Serves 4-6
Ingredients
- 25g (1oz) dried cep mushrooms
- 150ml (5fl oz) hot water
- 1 large cauliflower, cut into bite-sized florets, trimmings retained
- 850ml (29fl oz) whole milk
- 1 handful of flat-leaf parsley, leaves picked and chopped, stalks retained
- 2 bay leaves
- 100g (3½oz) unsalted butter
- 1 onion, halved and thinly sliced
- 2 garlic cloves, thinly sliced
- 50g (1¾oz) plain flour
- 125g (4½oz) mature cheddar cheese
- A handful of fresh, coarse white breadcrumbs
- Sea salt and freshly ground black pepper
Method
Place the ceps in a small bowl and pour over the hot water. Leave to soak while you deal with other matters.
Place the cauliflower trimmings, including the stem and leaves, in a pan and pour over the milk. Add the parsley stalks and bay leaves. Place the pan on a medium heat, bring up to the simmer and immediately turn off the heat. Let the milk infuse for a while.
Place another large pan on a medium heat. Add 25g (1oz) of the butter and, when it’s melted and bubbling away, add the onion and garlic and season lightly with salt and pepper. Gently fry, stirring regularly for 10–15 minutes, until the onions are nice and caramelised.
Meanwhile, drain the ceps, reserving the soaking liquid.
When the onions are ready, add the cauliflower florets along with the rehydrated ceps. Stir to combine, turn up the heat a little and fry for 6–8 minutes, until the cauliflower has softened. (Make sure you stir everything regularly so it cooks evenly.) Add the chopped parsley leaves and season well with salt and pepper. Heat the oven to 200°C/180°C fan/400°F/gas mark 6.
Melt the remaining butter in another large pan over a medium heat. When it’s melted and bubbling, stir in the flour. Reduce the heat to medium–low and cook gently for a minute or so, then pour half the infused milk through a sieve into the pan.
Use a whisk to mix the sauce vigorously, then sieve in the remaining milk, along with the mushroom soaking liquid (don’t add the very last few drops, though, as the dregs can be gritty) and whisk again.
Add all but a handful of the cheese to the sauce and stir it in well to melt. Taste, and season with salt and plenty of black pepper.

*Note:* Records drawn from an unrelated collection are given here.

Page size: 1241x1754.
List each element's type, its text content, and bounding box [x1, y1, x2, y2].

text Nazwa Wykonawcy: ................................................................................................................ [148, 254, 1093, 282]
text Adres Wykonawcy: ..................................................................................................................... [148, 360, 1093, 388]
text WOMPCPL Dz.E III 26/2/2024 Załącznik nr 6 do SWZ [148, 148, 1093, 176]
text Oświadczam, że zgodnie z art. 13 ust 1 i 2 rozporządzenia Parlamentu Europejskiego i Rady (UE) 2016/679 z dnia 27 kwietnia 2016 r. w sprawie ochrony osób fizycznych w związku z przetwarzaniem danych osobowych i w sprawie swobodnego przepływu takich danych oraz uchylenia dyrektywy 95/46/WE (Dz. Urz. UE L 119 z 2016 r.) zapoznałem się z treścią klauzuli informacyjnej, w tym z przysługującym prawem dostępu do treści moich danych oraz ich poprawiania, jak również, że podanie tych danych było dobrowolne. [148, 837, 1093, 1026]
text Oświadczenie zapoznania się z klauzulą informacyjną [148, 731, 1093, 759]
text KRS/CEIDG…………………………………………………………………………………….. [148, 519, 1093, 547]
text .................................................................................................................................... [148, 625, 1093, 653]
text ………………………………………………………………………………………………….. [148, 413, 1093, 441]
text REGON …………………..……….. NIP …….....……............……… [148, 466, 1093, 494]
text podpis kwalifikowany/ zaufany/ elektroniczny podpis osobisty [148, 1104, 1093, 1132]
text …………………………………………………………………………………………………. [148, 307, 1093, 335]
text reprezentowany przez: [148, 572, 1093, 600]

Pour the sauce over the cauliflower and give it a good mix. Spoon out the mixture into a large ovenproof dish or roasting tin and give it a shake
to level it out. Scatter over the breadcrumbs and the remaining cheese and bake for 12–15 minutes, or until the sauce is bubbling away and the breadcrumbs are golden, crisp and crunchy.